Cross Country and AMN Healthcare have been consistently posting strong results over the past year as the shortage of travel nurses, employed by hospitals for a period ranging from four to 13 weeks, has led to a rise in billed rates, boosting profit margins.

Growth in travel nursing, forecast to be the slowest-growing healthcare segment, is being further hampered by the weak economy as most nurses prefer the security of a full-time job to the temporary assignments that might not be regular.

The travel-nursing segment is expected to grow about 3.5 percent in 2008 and 2009, flat with the 2007 levels, according to analyst Silber. It grew 8 percent in 2006.

Apart from the aging population of nurses, a lower enrolment rate and lesser faculty in nursing schools are also fueling the shortage in the industry, leading to an increase in billing rates.

Hospitals will have to pay more when the shortage gets worse, Stifel Nicolaus analyst James Janesky said. He sees price increases ranging from 3 percent to 5 percent “for the foreseeable future.”

The requirement is for specialized nurses working odd hours for the money hospitals are willing to pay them, he said.

Travel-nurse staffing companies are also benefiting from the weak housing market with housing costs, one of their biggest expenses, falling and in turn nudging profit margins higher.

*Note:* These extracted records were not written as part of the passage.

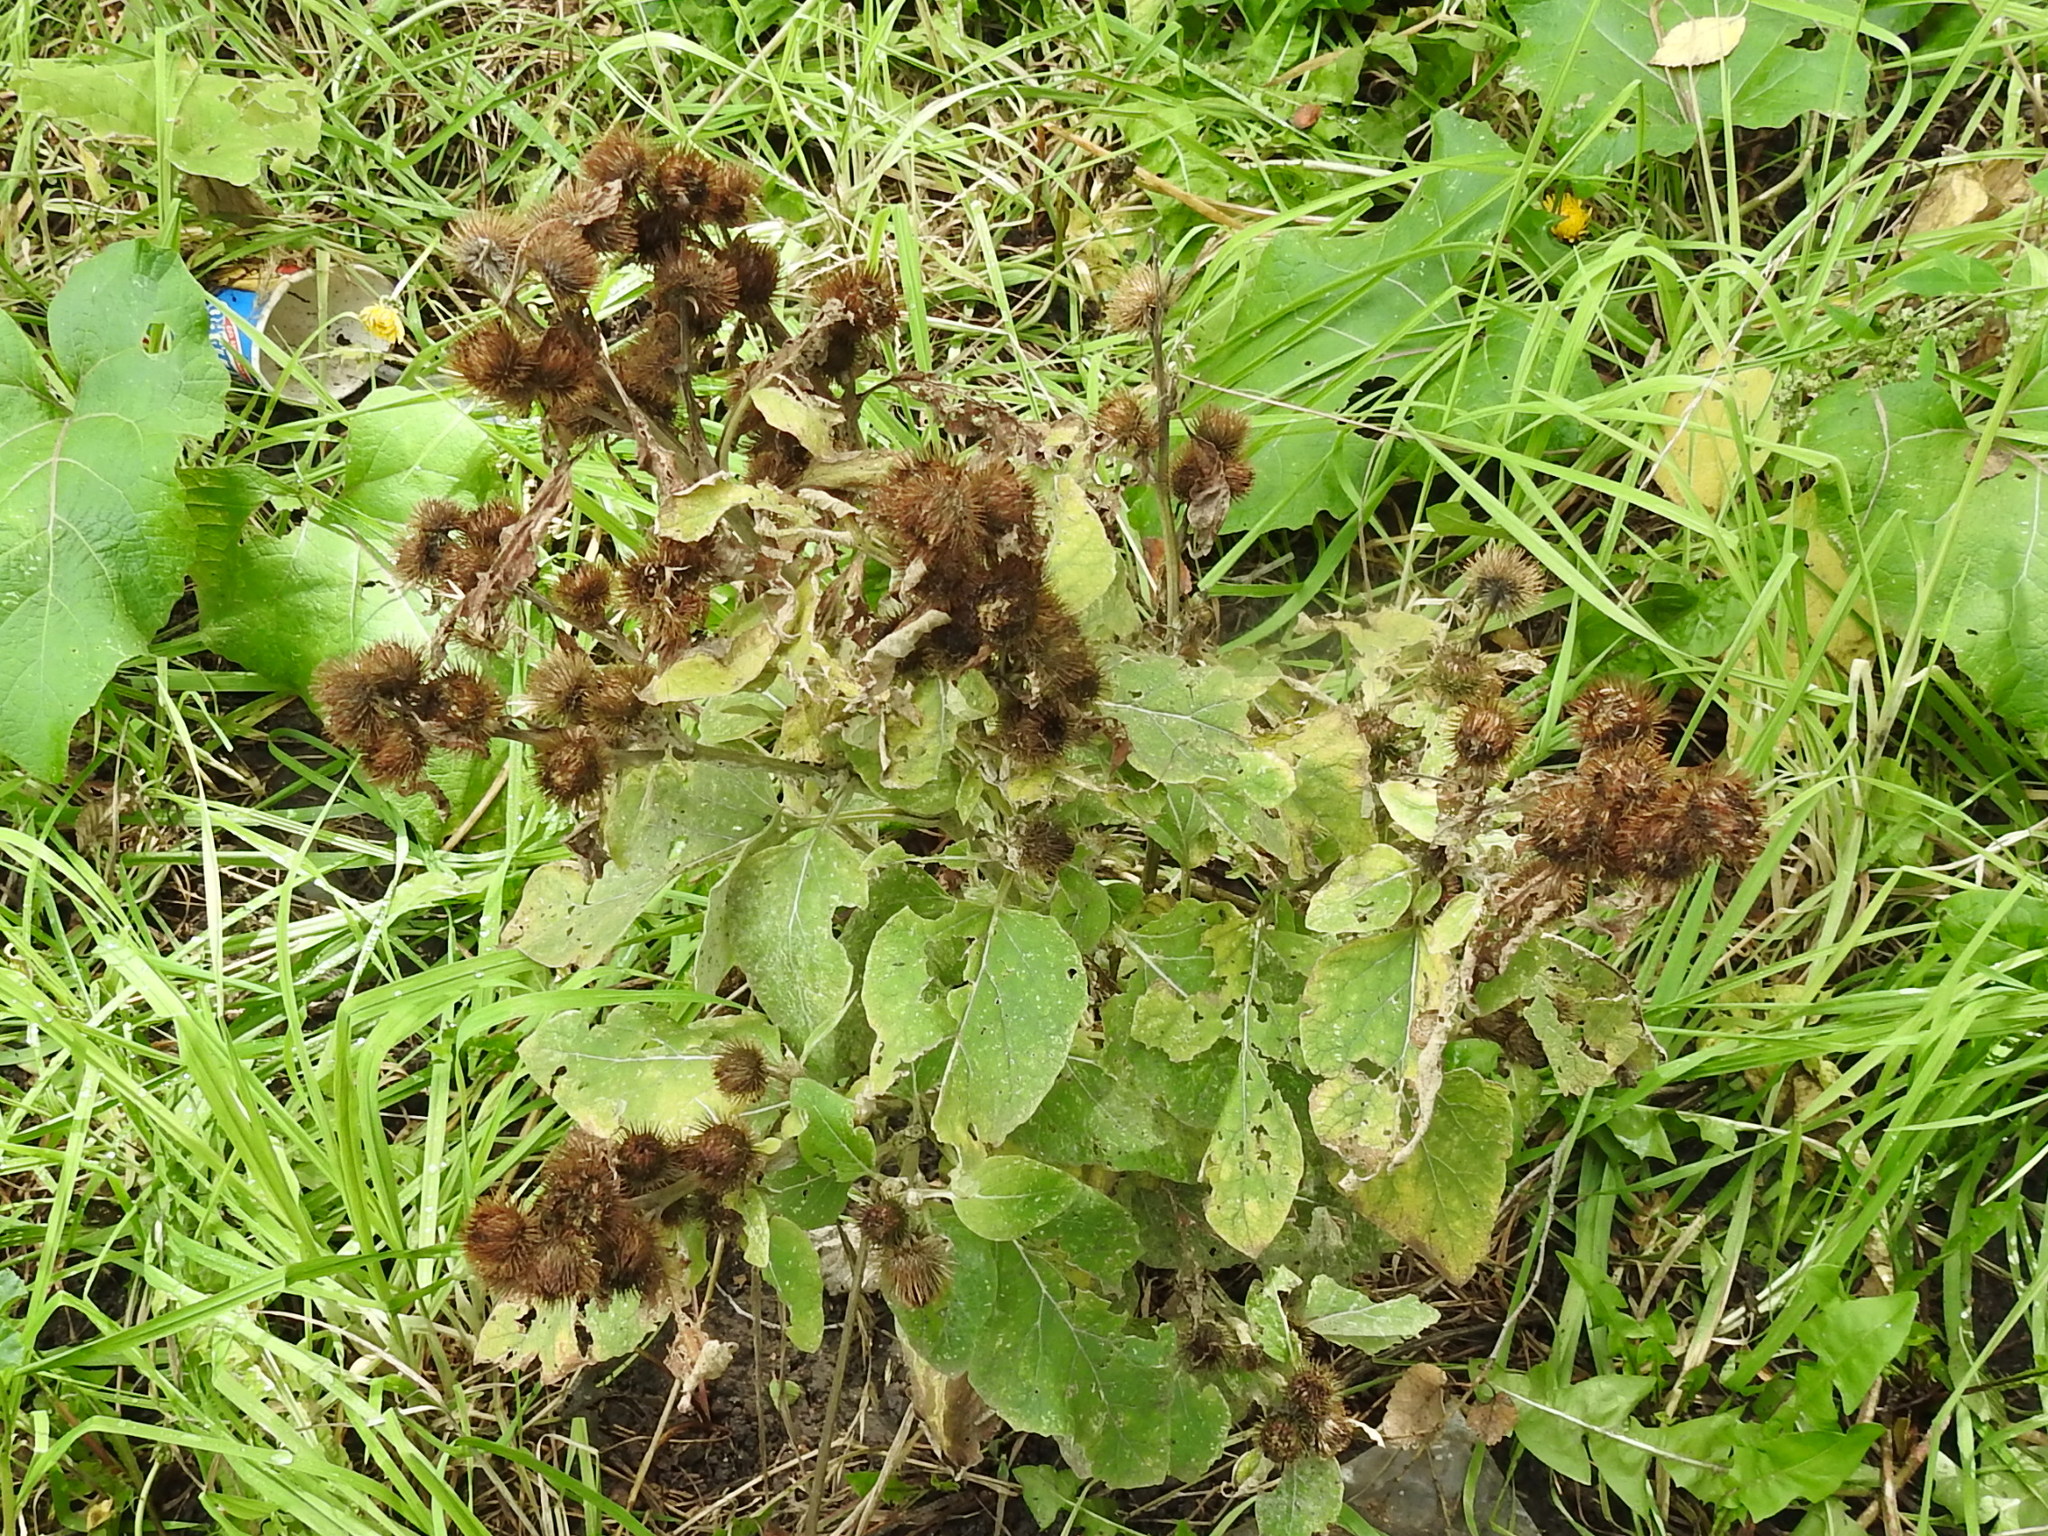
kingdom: Plantae
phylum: Tracheophyta
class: Magnoliopsida
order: Asterales
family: Asteraceae
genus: Arctium
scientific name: Arctium minus
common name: Lesser burdock
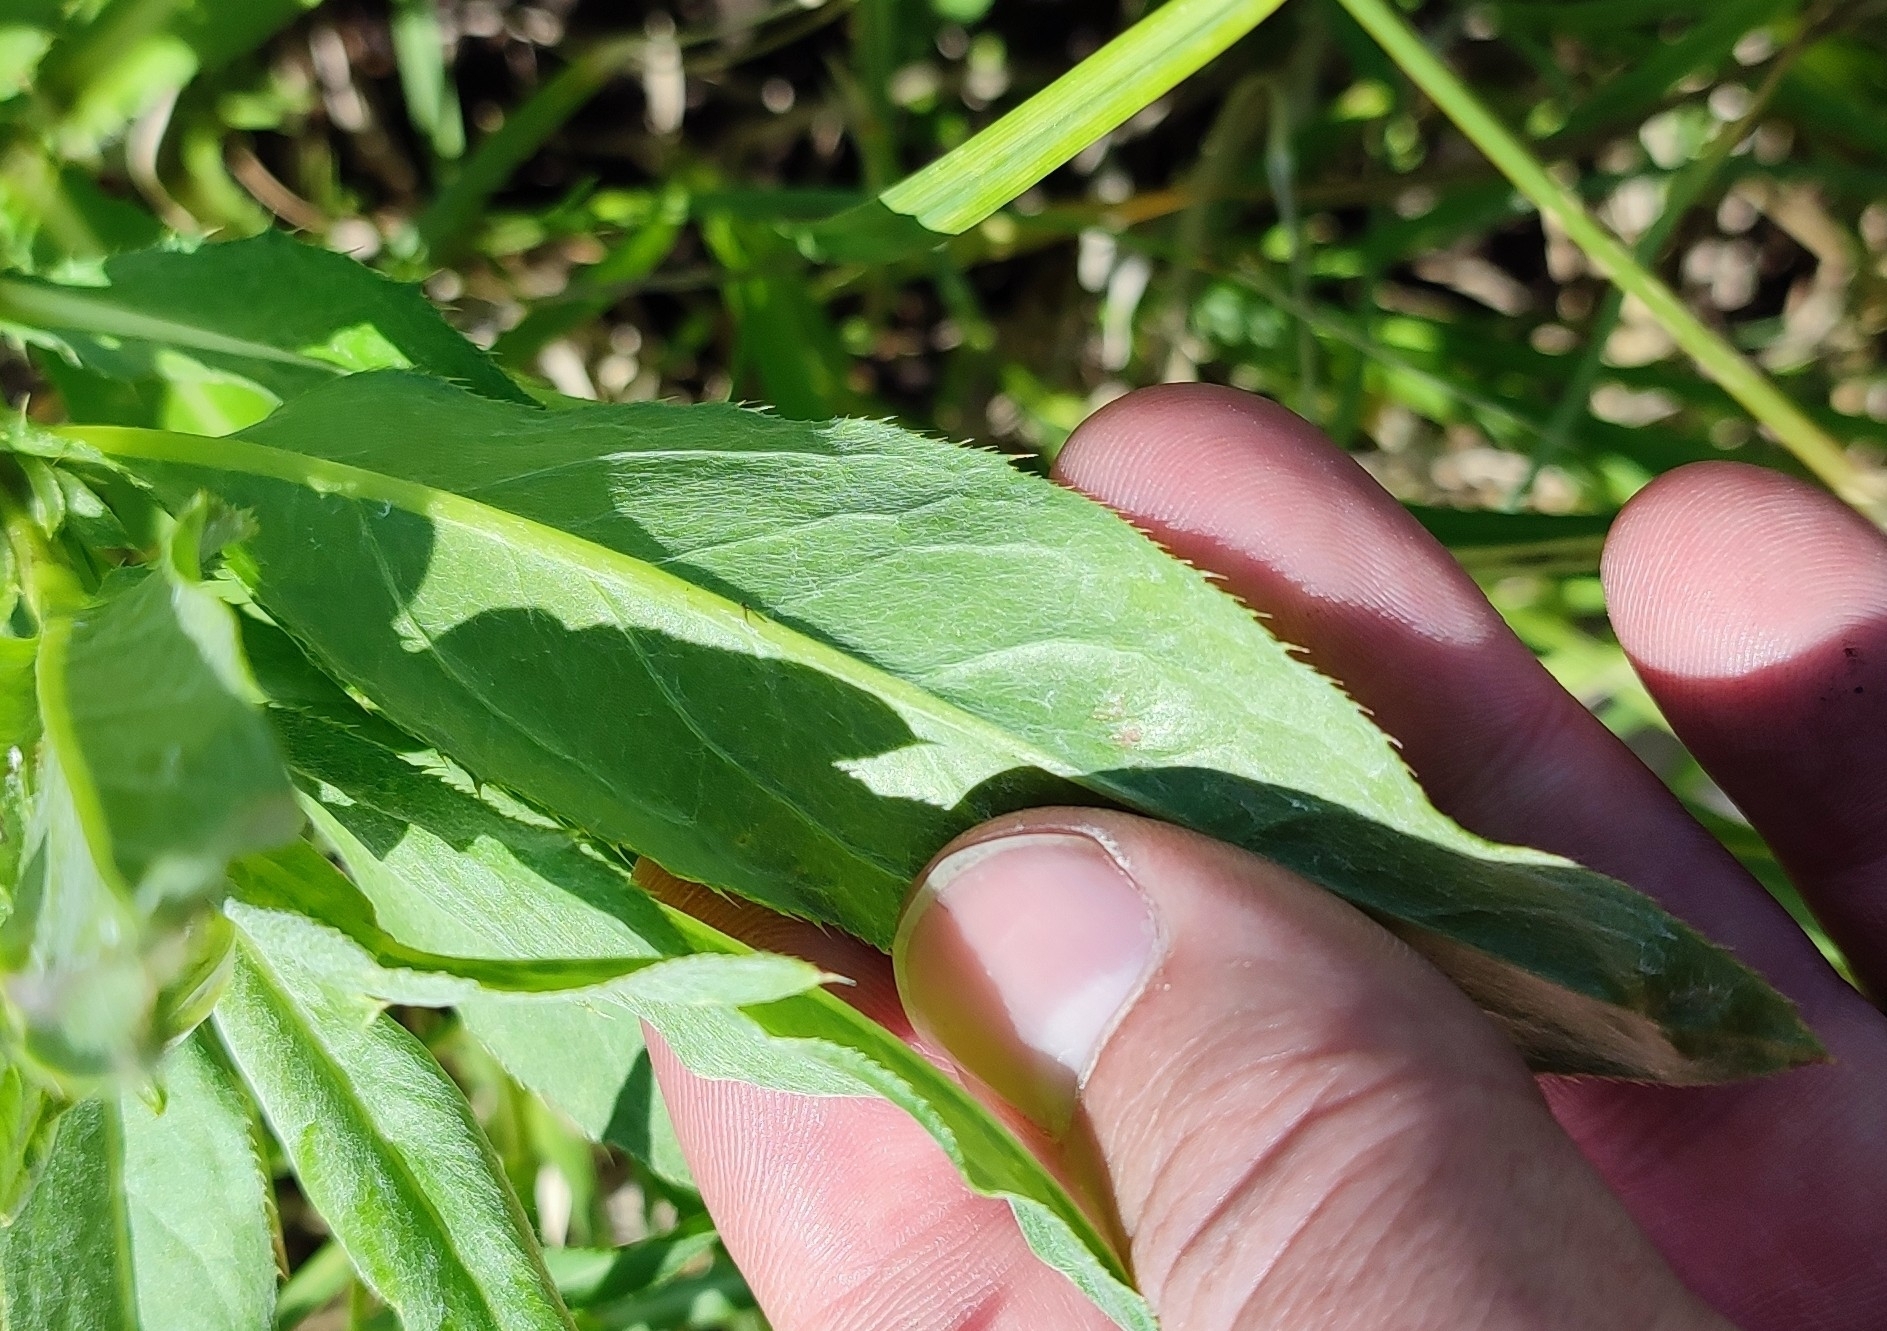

“The one thing that would help (the shortage) is if we get immigration reform in the U.S. that opens up to bring more nurses in from outside the country,” said Barry Asin and Tony Gregoire of the Staffing Industry Analysts. However, they do not see it happening till 2009.

Analyst Silber estimates travel-nurse staffing revenue of $2.5 billion in 2008, accounting for 21 percent of total healthcare staffing revenue.


Companies are also seeing their revenue grow as the shortage of temporary physicians deepens.

“Doctors are revenue generators, so customers always want to find a replacement,” Suntrust Robinson Humphrey analyst Tobey Sommer said.

Fewer people willing to work in smaller cities or rural areas, an increasingly aging population of doctors and regulations limiting the number of hours a resident doctor can work are creating a need for temporary physicians or Locum Tenens.

The temporary-physician staffing segment is tipped to be the fastest growing in healthcare staffing. With a current penetration rate of only 0.3 percent, there is ample space for the segment to grow.

Analyst Silber estimates temporary-physician staffing to have a growth rate of 17.5 percent for 2008 and 16 percent for 2009.

Companies like Cross Country, which previously got about 70 percent of its revenue from travel nursing, are planning to expand into Locum Tenens through acquisitions.

“When times are tough, you look to get your costs out and revenue up, you are looking for more physicians and trying to use less nurses,” Cross Country CEO Joseph Boshart said.